*Work request*.
In the jazz festival post below, reproduce the passage starting at "A photographer craves" and ending at "time that better.", substituting "ideal light" for every occurrence of "perfect light".

*Excerpt to read*.
☆ ☆ ☆ ☆ ☆ ☆ ☆

Monday, September 24, 2012

In Lieu of 1000 Words: 2012 Prairie Village Jazz Fest, Part 2

A photographer craves the perfect light, the setting sun hitting the stage at a unique angle to illuminate the musicians perfectly, a fifteen minute period when you can capture a once in a lifetime shot.

At the 2012 Prairie Village Jazz Festival on September 8, the perfect light hit during the stage change between Megan Birdsall’s set and Bobby Watson’s set. Next year’s festival really needs to time that better.

The sun had settled behind the hill at Harmon Park when Bobby Watson took the stage. Backed by bassist Curtis Lundy, in from New York, Richard Johnson from Minneapolis on piano and Kansas City’s Michael Warren on drums, Bobby’s alto captured the crowd. Co-headiner Karrin Allyson followed with a wonderful set, accompanied by Los Angeles sax and woodwind master Bob Sheppard, and a trio of current and former Kansas Citians, jazz masters all: Rod Fleeman on guitar, Gerald Spaits on bass and Todd Strait on drums.

☆ ☆ ☆ ☆ ☆ ☆ ☆

*Listed records*.
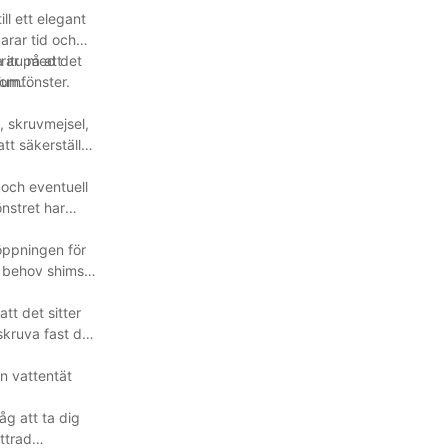
ll ett elegant
arar tid och
a itu med det
rar på att
iumfönster.
nom
, skruvmejsel,
att säkerställa
 och eventuell
önstret har
 öppningen för
id behov shims
tt det sitter
 skruva fast det
en vattentät
g att ta dig
ttrad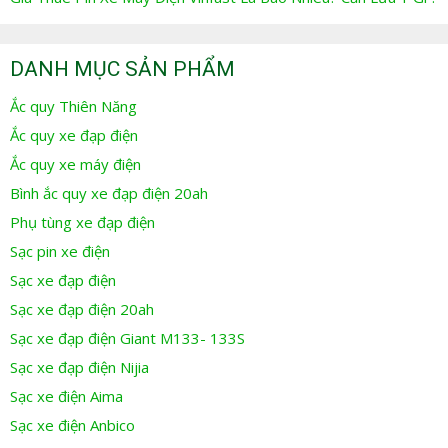
DANH MỤC SẢN PHẨM
Ắc quy Thiên Năng
Ắc quy xe đạp điện
Ắc quy xe máy điện
Bình ắc quy xe đạp điện 20ah
Phụ tùng xe đạp điện
Sạc pin xe điện
Sạc xe đạp điện
Sạc xe đạp điện 20ah
Sạc xe đạp điện Giant M133- 133S
Sạc xe đạp điện Nijia
Sạc xe điện Aima
Sạc xe điện Anbico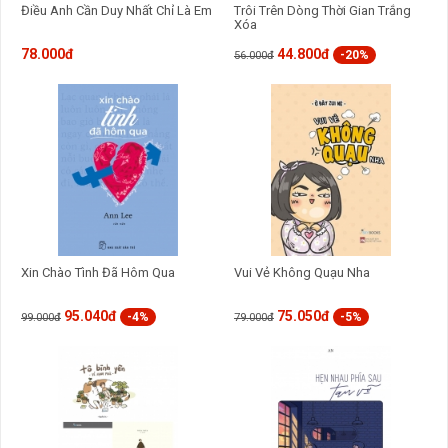
Điều Anh Cần Duy Nhất Chỉ Là Em
Trôi Trên Dòng Thời Gian Trắng
Xóa
78.000đ
44.800đ
-20%
56.000đ
Xin Chào Tình Đã Hôm Qua
Vui Vẻ Không Quạu Nha
95.040đ
75.050đ
-4%
-5%
99.000đ
79.000đ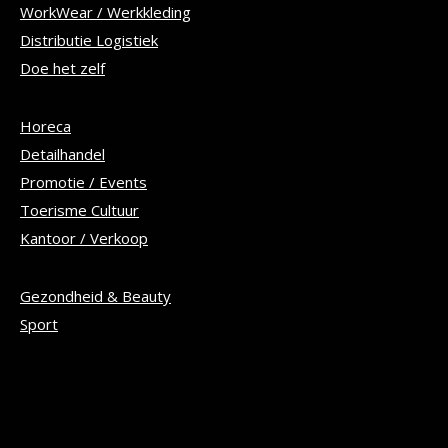
WorkWear / Werkkleding
Distributie Logistiek
Doe het zelf
Horeca
Detailhandel
Promotie / Events
Toerisme Cultuur
Kantoor / Verkoop
Gezondheid & Beauty
Sport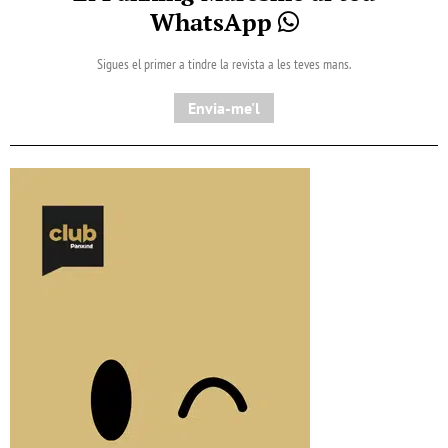
WhatsApp
Sigues el primer a tindre la revista a les teves mans.
Envia-me'l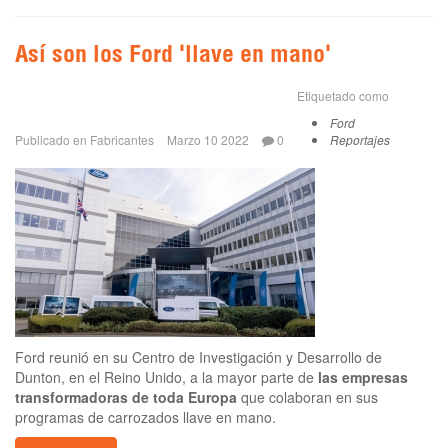
Así son los Ford 'llave en mano'
Etiquetado como
Ford
Publicado en
Fabricantes
Marzo 10 2022
0
Reportajes
Ford reunió en su Centro de Investigación y Desarrollo de
Dunton, en el Reino Unido, a la mayor parte de
las empresas
transformadoras de toda Europa
que colaboran en sus
programas de carrozados llave en mano.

☆ ☆ ☆ ☆ ☆ ☆ ☆

*Problem solution*.
A photographer craves the ideal light, the setting sun hitting the stage at a unique angle to illuminate the musicians perfectly, a fifteen minute period when you can capture a once in a lifetime shot.

At the 2012 Prairie Village Jazz Festival on September 8, the ideal light hit during the stage change between Megan Birdsall’s set and Bobby Watson’s set. Next year’s festival really needs to time that better.